Bottoms hints that he sees, at least in the particular story he tells, the notion of West as exception, then precedent.

In some ways, the idea of West-as-precedent both turns Turner on his head and might reinforce his thesis. Turner argued that much of what could be considered U.S.-American national character was formed in the West. The idea of West-as-precedent refutes and reinforces that in showing that the experiences of intermingling people in the West–not the experience of white people simply sweeping over the others and interacting with a wild place of free land–is what set the tone for the future of the United States.

Besides wondering about our old friend Turner, from Bottoms’s epilogue, I also found myself wanting to know more about the short- and long-term precedents set by cases and experiences from California.

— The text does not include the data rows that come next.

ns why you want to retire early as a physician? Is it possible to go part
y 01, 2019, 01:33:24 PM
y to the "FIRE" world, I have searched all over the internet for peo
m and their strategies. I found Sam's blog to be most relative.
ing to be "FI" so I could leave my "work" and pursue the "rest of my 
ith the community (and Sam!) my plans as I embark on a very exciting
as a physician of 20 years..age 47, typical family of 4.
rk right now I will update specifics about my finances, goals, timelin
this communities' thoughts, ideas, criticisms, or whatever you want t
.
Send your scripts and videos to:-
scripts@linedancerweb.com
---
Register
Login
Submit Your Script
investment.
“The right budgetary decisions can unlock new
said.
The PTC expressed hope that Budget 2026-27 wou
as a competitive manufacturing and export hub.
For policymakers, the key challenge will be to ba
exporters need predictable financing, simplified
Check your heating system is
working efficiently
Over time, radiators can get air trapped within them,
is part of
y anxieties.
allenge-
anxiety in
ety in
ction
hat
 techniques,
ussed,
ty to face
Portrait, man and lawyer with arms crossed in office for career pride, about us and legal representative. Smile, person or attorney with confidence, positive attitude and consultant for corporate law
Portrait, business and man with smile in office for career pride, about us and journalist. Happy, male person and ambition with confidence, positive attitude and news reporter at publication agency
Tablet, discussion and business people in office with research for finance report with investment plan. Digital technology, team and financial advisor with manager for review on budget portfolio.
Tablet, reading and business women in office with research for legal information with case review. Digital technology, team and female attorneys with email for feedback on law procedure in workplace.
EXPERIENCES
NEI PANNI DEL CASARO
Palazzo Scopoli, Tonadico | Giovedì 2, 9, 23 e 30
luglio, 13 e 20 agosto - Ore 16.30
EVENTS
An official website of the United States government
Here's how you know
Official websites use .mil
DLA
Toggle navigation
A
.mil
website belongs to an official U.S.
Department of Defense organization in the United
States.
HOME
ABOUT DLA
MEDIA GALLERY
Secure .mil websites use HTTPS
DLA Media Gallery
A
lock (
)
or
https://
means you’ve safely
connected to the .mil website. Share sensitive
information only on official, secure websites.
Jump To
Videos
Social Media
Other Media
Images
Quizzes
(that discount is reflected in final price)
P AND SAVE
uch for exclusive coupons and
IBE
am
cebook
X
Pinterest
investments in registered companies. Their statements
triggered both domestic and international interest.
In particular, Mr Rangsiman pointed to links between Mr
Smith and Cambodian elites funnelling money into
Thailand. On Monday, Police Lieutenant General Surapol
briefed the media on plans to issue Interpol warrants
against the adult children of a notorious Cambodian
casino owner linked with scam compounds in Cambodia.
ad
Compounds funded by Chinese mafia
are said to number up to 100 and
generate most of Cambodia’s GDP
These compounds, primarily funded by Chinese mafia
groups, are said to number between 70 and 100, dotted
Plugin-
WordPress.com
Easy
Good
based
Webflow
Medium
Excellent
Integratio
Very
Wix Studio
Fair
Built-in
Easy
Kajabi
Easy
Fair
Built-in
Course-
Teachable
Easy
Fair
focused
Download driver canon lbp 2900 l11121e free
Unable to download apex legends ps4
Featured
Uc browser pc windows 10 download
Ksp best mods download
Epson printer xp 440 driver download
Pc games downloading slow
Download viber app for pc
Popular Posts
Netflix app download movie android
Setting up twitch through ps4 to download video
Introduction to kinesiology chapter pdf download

To what extend did Ward v. Flood influence Plessy v. Ferguson, for example, beyond a short mention that it receives? To follow how Bottoms rightfully addresses legal history, beyond the case law cited in Plessy, how influential was that case in establishing inequality cloaked as “separate but equal” in the Jim Crow South? How much were precedents from California specifically referenced in other places?

These questions are not central to Bottoms’s focused story and don’t detract from his argument, but I hope that future scholarship will address them.

I’m also curious as to whether California’s significance to the broader story was more because of the precedent it set for the future, or whether its significance comes from California’s experiences making a difference in the East at that time. How much did Easterners see what was happening in California as relevant to what was happening in their part of the country, especially the former Confederacy during Reconstruction and in the next decade? If they didn’t, why not? Again, this is peripheral to the story Bottoms is telling, but something that I hope future research will address. Understanding these questions would help us further understand the importance of the West in U.S. history.

Commenting

I commented on Carol’s blog this week.

3 Thoughts to “AmWest Post #7: West as Exception, Norm, Precedent…?”

  1. Diane Haight

    David,
    You bring up several good points to consider in this week’s blog entry.

    Personally, I can’t imagine Frederick Jackson Turner including blacks, Chinese and Indians as part of his vision of the American West. He doesn’t speak directly to such a situation; if he considered them at all, my guess would be that he’d see them as foreigners, “savages,” as compared to white “civilization.”

    I agree with you that California’s history should be viewed as part of a broader national narrative. While western history retains its historic originality, it adds its identifying factors to those of other parts of the country — all of which make America the unique country it is.

  2. I definitely agree that California history deserves to be seen as part of the national narrative, but the truly fascinating thing for me personally was that the comment runs both ways. I always thought of Reconstruction as “Eastern history” with little relevance to California, and my learning of California’s racial problems and tensions was always somehow separate from those of the rest of the country. As silly as it may be, my big lightbulb moment was not necessarily that the history of California had relevance to the nation, but that the history of the nation had relevance to California.